Text extracted from each page:

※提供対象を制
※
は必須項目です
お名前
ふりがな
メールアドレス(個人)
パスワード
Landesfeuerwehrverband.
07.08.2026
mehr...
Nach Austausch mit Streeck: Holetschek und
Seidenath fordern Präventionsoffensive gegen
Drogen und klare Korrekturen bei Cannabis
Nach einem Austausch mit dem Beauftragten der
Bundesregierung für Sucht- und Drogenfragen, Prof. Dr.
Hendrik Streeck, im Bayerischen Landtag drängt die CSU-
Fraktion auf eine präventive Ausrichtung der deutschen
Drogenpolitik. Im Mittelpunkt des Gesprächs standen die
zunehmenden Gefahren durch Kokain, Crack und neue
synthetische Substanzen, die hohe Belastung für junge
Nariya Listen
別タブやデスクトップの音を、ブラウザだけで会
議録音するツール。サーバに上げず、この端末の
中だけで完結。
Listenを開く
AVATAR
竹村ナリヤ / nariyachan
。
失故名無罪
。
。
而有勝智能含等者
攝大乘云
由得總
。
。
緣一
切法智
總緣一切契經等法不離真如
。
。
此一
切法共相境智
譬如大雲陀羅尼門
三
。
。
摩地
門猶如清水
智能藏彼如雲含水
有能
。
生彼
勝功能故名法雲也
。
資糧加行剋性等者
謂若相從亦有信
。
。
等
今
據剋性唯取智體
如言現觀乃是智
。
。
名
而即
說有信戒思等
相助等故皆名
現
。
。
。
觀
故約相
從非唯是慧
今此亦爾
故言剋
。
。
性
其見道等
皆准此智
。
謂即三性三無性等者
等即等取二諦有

* [WHAT IS REQUIRED]: Please copy out every line of the items above, keeping each one character for character and in its original order.

* [RESULT OF THIS EXERCISE]:
※提供対象を制
※
は必須項目です
お名前
ふりがな
メールアドレス(個人)
パスワード
Landesfeuerwehrverband.
07.08.2026
mehr...
Nach Austausch mit Streeck: Holetschek und
Seidenath fordern Präventionsoffensive gegen
Drogen und klare Korrekturen bei Cannabis
Nach einem Austausch mit dem Beauftragten der
Bundesregierung für Sucht- und Drogenfragen, Prof. Dr.
Hendrik Streeck, im Bayerischen Landtag drängt die CSU-
Fraktion auf eine präventive Ausrichtung der deutschen
Drogenpolitik. Im Mittelpunkt des Gesprächs standen die
zunehmenden Gefahren durch Kokain, Crack und neue
synthetische Substanzen, die hohe Belastung für junge
Nariya Listen
別タブやデスクトップの音を、ブラウザだけで会
議録音するツール。サーバに上げず、この端末の
中だけで完結。
Listenを開く
AVATAR
竹村ナリヤ / nariyachan
。
失故名無罪
。
。
而有勝智能含等者
攝大乘云
由得總
。
。
緣一
切法智
總緣一切契經等法不離真如
。
。
此一
切法共相境智
譬如大雲陀羅尼門
三
。
。
摩地
門猶如清水
智能藏彼如雲含水
有能
。
生彼
勝功能故名法雲也
。
資糧加行剋性等者
謂若相從亦有信
。
。
等
今
據剋性唯取智體
如言現觀乃是智
。
。
名
而即
說有信戒思等
相助等故皆名
現
。
。
。
觀
故約相
從非唯是慧
今此亦爾
故言剋
。
。
性
其見道等
皆准此智
。
謂即三性三無性等者
等即等取二諦有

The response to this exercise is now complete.